Charles Boyle, 4th Earl of Orrery, English nobleman, statesman and patron of the sciences, is born in Little Chelsea, London on July 28, 1674.

Boyle is the second son of Roger Boyle, 2nd Earl of Orrery, and his wife Lady Mary Sackville, daughter of Richard Sackville, 5th Earl of Dorset. He is educated at Christ Church, Oxford, and soon distinguishes himself by his learning and abilities. Like the first earl, he is an author, soldier and statesman. He translates Plutarch‘s life of Lysander, and publishes an edition of the epistles of Phalaris, which engages him in the famous controversy with Richard Bentley. He is a member of the Parliament of Ireland and sits for the Charleville constituency between 1695 and 1699. He is three times member for the town of Huntingdon and, upon the death of his brother, Lionel, 3rd earl, in 1703, he succeeds to the title.

Boyle enters the army, and in 1709 is raised to the rank of major-general and sworn one of Her Majesty’s Privy Council. He is appointed to the Order of the Thistle and appointed queen’s envoy to the states of Brabant and Flanders. Having discharged this trust with ability, he is created an English peer, as Baron Boyle of Marston, in Somerset. He inherits the estate in 1714.

Boyle becomes a Fellow of the Royal Society in 1706. In 1713, under the patronage of Boyle, clockmaker George Graham creates the first mechanical solar system model that can demonstrate proportional motion of the planets around the Sun. The device is named the orrery in the Earl’s honour.

▶ _Data section_:
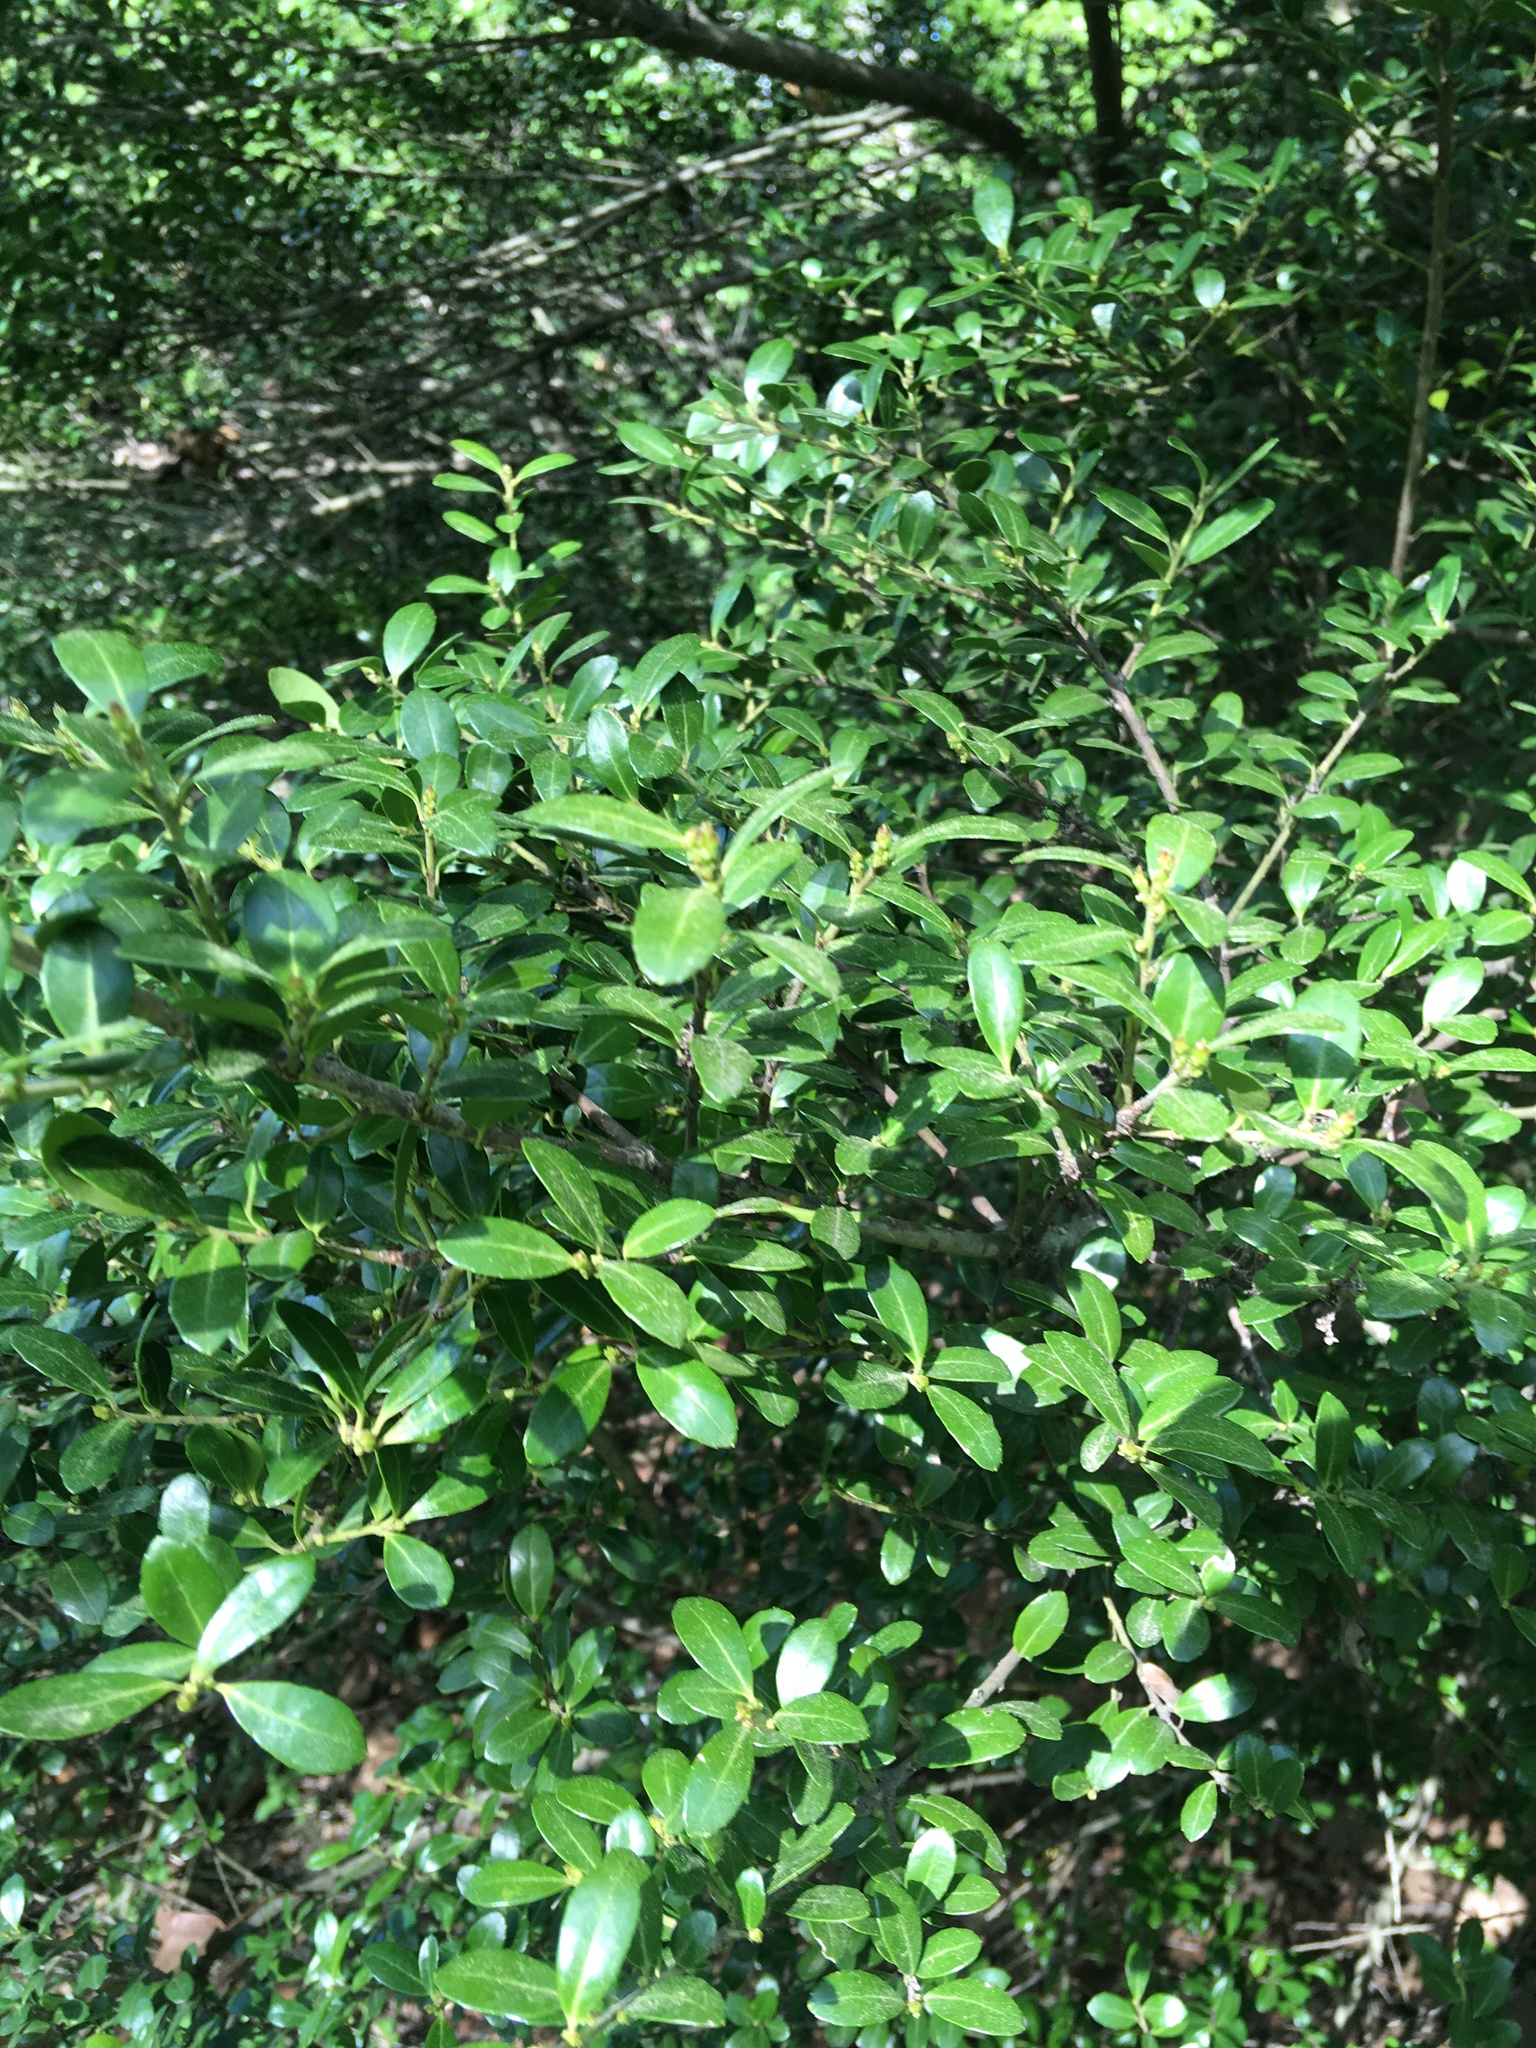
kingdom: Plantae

▶ _Challenges_:
a) Answer these from the biography of Charles Boyle:
(i) Where was he educated?
(ii) To what military rank was he raised in 1709?
(iii) Which clockmaker built the solar system model named the orrery?
b) Carry on the biography of Charles Boyle from its final sentence.
None of the data is needed here.

▶ _Results for each task_:
a)
(i) Christ Church, Oxford
(ii) Major-general
(iii) George Graham

b)
Boyle receives several additional honours in the reign of George I but, having had the misfortune to fall under the suspicion of the government for playing a part in the Jacobite Atterbury Plot, he is committed to the Tower of London in 1722, where he remains six months, and is then admitted to bail. On a subsequent inquiry he is discharged.

Boyle writes a comedy, As you find it, printed in 1703 and later publishes together with the plays of the first earl. In 1728, he is listed as one of the subscribers to the Cyclopaedia of Ephraim Chambers.

Charles Boyle dies at his home in Westminster on August 28, 1731 and is buried in Westminster Abbey. He bequeaths his personal library and collection of scientific instruments to Christ Church Library. The instruments are now on display in the Museum of the History of Science, Oxford.

Boyle’s son John, the 5th Earl of Orrery, succeeds to the earldom of Cork on the failure of the elder branch of the Boyle family, as earl of Cork and Orrery.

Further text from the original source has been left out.